Mercados abertos para o agro podem chegar a 700 até o fim do ano, segundo a meta confirmada pelo Ministério da Agricultura e Pecuária. A estratégia do governo concentra esforços em negociações com países da Ásia, da África e da América Central, num movimento que busca ampliar a presença dos produtos brasileiros no comércio internacional.

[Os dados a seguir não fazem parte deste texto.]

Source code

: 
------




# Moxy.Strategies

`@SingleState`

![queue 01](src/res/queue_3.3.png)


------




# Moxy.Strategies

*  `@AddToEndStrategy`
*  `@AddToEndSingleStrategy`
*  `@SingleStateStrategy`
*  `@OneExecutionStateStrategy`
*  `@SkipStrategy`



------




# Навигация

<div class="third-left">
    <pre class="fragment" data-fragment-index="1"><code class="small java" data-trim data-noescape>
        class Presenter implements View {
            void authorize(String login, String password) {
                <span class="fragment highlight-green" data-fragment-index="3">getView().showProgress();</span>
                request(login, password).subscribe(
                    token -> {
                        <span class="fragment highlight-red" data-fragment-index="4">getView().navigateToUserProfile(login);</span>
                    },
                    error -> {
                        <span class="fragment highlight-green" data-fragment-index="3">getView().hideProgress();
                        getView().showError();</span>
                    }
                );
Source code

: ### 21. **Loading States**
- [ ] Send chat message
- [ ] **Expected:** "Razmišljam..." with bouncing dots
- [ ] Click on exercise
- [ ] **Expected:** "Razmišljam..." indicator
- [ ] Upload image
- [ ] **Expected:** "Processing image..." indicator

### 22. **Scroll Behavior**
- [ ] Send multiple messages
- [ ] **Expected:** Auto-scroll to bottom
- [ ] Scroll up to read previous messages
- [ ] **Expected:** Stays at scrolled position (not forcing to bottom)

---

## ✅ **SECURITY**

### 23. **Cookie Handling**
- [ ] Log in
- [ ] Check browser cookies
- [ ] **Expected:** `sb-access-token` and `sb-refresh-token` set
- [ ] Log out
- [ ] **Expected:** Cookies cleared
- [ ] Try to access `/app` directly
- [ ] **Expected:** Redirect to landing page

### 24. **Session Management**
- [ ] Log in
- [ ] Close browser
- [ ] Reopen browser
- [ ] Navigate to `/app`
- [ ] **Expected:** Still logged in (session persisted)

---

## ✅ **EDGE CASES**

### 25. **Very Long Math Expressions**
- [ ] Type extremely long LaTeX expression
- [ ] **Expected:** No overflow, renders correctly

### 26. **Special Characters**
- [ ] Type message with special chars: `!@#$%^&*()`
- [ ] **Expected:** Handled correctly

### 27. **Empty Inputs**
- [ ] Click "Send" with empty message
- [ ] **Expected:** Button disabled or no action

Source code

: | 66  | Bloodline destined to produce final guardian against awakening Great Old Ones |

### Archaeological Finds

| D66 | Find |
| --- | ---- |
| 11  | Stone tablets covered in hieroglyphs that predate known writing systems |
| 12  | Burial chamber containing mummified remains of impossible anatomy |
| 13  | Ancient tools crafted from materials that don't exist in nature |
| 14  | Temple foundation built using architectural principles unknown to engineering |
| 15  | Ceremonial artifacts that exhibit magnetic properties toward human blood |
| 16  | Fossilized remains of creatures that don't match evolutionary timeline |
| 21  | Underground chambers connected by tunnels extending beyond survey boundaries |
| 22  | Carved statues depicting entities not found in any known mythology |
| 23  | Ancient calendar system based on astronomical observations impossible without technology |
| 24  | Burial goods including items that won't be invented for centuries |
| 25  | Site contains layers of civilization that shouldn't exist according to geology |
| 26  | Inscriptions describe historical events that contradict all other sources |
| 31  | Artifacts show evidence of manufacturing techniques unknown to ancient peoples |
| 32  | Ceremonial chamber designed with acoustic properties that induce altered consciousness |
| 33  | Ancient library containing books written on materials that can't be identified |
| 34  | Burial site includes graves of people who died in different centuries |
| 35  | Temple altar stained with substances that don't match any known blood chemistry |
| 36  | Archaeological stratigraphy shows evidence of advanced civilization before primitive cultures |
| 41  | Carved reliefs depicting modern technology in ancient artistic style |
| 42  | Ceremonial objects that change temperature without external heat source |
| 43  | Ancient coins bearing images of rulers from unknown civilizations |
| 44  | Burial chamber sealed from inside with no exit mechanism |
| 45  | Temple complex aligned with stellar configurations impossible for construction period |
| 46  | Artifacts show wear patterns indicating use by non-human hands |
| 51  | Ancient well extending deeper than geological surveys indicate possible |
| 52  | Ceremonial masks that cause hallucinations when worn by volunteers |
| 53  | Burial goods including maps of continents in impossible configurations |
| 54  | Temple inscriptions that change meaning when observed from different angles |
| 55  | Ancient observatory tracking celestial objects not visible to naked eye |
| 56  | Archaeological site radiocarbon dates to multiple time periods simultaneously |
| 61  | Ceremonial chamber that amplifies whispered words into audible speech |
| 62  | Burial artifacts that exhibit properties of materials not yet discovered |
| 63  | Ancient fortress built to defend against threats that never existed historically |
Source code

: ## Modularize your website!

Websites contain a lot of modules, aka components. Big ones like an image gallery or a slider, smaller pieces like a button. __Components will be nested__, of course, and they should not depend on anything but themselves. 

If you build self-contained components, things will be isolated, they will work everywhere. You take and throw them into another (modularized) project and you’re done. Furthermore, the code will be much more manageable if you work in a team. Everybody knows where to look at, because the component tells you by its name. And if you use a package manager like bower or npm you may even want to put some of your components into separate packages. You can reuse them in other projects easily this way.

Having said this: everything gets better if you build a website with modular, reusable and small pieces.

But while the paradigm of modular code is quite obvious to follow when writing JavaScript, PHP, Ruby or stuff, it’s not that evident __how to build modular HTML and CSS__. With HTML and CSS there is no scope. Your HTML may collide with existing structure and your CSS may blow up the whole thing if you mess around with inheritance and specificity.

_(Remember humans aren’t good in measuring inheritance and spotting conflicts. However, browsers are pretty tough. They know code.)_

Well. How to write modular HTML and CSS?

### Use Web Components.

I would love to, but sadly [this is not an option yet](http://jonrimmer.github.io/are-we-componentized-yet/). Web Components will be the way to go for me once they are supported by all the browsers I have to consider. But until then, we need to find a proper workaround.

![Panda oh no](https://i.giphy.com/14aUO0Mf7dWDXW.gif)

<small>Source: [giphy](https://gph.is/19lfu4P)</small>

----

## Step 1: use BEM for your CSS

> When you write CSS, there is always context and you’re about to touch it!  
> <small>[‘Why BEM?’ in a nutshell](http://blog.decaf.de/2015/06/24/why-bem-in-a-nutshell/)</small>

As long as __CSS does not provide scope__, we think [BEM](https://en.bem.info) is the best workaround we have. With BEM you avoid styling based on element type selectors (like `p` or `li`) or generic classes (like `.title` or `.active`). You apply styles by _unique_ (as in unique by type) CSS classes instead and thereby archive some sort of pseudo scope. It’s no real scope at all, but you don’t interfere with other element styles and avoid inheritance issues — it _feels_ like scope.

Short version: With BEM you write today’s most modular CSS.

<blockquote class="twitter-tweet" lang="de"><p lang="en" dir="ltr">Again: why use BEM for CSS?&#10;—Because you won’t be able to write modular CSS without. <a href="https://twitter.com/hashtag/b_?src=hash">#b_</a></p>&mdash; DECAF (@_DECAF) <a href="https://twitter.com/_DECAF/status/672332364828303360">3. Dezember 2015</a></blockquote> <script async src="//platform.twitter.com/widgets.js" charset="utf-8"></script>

O ritmo recente reforça essa projeção. Só na primeira quinzena de abril, o Brasil avançou em acordos para fornecer 29 produtos agropecuários a nove países: Arábia Saudita, Etiópia, Vietnã, El Salvador, Azerbaijão, Jordânia, Angola, Peru e Filipinas. Com isso, o total acumulado chegou a 594 mercados abertos desde 2023, número que o governo quer elevar para a marca de 700 até o fim de 2026.
Resumo rápido
Meta de mercados abertos para o agro ganha força com novos acordos
O governo sustenta a projeção com base no desempenho recente das negociações. Desde o início do ano, o Brasil já fechou acordos com 59 novos parceiros. Segundo a pasta, o ritmo atual é quase três vezes superior ao registrado entre 2019 e 2022, quando foram conquistados 239 acessos em quatro anos. Agora, a leitura oficial é que há espaço para acelerar ainda mais esse processo.

Entre os casos mais relevantes está o Vietnã, que liberou a entrada de miúdos bovinos e suínos, como coração, fígado e rins. O governo considera essa autorização uma das vitórias mais importantes do período por envolver um mercado com capacidade de absorção e um tipo de produto de menor consumo no Brasil, mas com valor comercial no exterior.
As Filipinas também concentraram avanços importantes. O país autorizou a exportação de carne bovina resfriada, concluiu a reabertura do mercado para carne com osso e ainda reduziu em mais da metade a tarifa sobre a gordura bovina brasileira. Na prática, o pacote mistura abertura de segmento, regularização documental e ganho de competitividade tributária.
O eixo asiático aparece como peça central dessa estratégia. Além da demanda por proteína, a região oferece espaço para itens que nem sempre têm forte saída no mercado interno. Isso explica por que o governo vem tratando negociações sanitárias e tarifárias como prioridade, sobretudo em mercados que podem ampliar rapidamente o volume comprado.
Ao mesmo tempo, a meta de mercados abertos para o agro não depende apenas de anunciar novos destinos. Ela exige consolidação de acessos já conquistados, solução de pendências técnicas e presença diplomática constante. Por isso, a próxima agenda internacional da equipe inclui participação em feira de pescados em Barcelona e reuniões em Paris com organismos multilaterais e países parceiros.
Demanda externa por proteína animal, abertura para produtos de maior valor agregado e diversificação geográfica sustentam a ofensiva brasileira.
Transformar o bom momento em resultado contínuo, ampliando a presença do Brasil em mercados estratégicos e aproximando o número de 700 mercados abertos para o agro.
Se o ritmo de negociações for mantido, o governo deve encerrar o ano com novo patamar de inserção internacional para o agronegócio brasileiro. Mais do que um número simbólico, a meta funciona como indicador de competitividade, diversificação e capacidade de reação do país em mercados disputados.